• PROBLEM TO WORK ON
Copy all lines of the listing that include the string "duffelväska".

• EXCERPTED DATA
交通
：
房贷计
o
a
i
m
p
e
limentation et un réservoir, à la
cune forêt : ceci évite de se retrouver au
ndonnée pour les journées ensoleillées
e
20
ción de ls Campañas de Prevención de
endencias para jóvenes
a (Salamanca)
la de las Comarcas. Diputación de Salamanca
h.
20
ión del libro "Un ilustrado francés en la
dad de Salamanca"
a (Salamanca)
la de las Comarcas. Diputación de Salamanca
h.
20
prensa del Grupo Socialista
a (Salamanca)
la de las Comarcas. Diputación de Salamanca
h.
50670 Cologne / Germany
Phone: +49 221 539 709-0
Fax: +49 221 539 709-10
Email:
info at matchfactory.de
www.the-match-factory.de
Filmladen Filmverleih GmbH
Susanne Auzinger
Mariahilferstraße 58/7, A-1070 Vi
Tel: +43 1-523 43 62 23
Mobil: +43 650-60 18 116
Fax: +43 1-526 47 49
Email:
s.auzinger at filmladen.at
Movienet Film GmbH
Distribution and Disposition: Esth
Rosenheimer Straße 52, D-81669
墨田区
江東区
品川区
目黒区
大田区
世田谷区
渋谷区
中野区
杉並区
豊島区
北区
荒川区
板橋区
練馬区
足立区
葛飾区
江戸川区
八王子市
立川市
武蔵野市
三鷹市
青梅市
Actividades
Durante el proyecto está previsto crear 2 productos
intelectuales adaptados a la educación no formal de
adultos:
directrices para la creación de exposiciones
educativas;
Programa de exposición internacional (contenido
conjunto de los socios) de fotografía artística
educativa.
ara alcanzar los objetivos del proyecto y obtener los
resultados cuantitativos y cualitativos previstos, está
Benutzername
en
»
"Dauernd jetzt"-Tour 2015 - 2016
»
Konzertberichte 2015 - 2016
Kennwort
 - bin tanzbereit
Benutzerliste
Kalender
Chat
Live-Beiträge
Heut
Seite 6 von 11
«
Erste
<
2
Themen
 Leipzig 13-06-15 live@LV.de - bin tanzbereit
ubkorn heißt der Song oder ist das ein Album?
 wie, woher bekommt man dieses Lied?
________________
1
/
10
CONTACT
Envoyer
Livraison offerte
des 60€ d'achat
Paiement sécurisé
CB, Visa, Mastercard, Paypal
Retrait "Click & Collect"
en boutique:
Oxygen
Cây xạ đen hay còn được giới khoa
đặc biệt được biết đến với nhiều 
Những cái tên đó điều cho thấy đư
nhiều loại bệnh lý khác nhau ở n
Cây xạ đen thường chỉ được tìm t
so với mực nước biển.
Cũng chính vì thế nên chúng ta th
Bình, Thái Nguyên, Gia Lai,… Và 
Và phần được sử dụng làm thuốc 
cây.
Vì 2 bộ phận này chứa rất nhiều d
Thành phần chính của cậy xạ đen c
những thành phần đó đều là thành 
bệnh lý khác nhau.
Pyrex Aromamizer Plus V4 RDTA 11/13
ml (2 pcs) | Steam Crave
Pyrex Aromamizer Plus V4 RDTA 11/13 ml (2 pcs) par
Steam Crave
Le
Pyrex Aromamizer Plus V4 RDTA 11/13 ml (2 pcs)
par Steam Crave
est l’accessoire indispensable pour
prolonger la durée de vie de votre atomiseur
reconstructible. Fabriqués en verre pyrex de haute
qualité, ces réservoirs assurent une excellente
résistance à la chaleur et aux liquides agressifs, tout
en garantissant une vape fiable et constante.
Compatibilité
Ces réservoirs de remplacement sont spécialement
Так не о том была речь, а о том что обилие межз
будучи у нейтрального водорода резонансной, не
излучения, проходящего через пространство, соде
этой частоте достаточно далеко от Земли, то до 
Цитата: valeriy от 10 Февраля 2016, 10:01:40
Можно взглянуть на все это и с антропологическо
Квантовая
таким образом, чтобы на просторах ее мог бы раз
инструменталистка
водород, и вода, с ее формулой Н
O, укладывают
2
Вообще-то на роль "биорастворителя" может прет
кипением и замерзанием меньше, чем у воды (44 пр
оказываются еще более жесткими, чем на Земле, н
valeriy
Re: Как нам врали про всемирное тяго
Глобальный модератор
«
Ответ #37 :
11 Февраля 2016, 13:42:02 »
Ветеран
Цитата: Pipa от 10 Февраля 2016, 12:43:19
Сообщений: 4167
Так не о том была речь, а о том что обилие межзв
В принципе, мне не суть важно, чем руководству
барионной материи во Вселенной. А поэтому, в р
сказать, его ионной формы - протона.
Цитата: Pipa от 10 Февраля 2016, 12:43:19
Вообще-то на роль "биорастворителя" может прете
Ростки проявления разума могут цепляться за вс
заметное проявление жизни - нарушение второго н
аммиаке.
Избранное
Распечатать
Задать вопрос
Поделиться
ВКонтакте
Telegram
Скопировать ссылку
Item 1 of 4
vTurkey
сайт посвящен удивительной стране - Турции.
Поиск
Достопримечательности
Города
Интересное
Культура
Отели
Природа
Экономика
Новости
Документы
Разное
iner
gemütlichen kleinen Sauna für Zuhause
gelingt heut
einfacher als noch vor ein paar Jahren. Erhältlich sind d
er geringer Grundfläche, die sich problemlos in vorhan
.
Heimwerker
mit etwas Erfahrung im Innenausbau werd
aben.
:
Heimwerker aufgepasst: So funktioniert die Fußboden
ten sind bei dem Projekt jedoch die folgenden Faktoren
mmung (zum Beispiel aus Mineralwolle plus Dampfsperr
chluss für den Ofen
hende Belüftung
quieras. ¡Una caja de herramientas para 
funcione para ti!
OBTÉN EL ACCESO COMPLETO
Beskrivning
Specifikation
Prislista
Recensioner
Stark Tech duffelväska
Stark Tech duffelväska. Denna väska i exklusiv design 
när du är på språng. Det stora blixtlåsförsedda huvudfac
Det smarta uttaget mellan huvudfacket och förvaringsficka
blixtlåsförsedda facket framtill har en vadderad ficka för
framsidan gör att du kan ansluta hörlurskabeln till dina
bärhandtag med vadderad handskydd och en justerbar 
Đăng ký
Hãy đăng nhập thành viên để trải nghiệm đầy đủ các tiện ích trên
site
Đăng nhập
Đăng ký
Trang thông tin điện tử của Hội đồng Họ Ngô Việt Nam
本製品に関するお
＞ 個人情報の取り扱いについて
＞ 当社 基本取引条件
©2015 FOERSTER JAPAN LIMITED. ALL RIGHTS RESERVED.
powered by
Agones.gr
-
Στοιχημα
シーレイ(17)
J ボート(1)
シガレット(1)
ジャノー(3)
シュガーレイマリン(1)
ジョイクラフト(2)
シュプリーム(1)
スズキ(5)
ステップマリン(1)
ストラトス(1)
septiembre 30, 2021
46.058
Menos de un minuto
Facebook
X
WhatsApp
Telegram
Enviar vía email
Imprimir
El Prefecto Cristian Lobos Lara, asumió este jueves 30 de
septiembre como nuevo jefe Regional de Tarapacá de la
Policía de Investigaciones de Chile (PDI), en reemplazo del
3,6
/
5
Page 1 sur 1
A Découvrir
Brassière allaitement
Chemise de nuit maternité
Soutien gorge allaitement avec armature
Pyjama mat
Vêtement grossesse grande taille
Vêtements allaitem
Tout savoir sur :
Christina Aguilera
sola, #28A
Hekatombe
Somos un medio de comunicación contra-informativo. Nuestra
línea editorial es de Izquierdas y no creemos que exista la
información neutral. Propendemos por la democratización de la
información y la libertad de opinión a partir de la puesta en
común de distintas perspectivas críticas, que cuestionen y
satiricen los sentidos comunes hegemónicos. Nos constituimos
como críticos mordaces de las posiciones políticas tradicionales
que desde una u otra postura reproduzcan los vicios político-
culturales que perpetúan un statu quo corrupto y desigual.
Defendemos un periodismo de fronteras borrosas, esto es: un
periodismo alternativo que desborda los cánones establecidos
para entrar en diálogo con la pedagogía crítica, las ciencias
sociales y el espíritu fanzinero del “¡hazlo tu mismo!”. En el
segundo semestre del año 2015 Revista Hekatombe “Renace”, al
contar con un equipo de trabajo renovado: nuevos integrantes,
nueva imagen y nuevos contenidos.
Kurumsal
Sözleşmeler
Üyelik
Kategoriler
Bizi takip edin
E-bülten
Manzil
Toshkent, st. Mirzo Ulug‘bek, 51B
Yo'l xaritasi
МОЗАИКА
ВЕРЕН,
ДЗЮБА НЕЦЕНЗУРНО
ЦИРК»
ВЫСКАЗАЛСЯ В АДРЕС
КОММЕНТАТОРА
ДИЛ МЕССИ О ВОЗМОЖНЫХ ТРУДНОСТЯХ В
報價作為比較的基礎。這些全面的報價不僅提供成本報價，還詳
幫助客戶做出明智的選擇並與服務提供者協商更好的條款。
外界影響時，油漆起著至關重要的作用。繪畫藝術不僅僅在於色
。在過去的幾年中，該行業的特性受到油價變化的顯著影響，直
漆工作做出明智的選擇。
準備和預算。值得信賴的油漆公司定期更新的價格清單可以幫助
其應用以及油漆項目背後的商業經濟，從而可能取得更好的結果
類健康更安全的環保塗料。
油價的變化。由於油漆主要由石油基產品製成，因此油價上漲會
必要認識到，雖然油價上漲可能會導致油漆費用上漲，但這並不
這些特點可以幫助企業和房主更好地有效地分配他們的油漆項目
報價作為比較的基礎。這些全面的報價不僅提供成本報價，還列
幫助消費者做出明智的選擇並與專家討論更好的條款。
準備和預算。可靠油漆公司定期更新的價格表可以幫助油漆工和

• ANSWER SECTION
Stark Tech duffelväska
Stark Tech duffelväska. Denna väska i exklusiv design 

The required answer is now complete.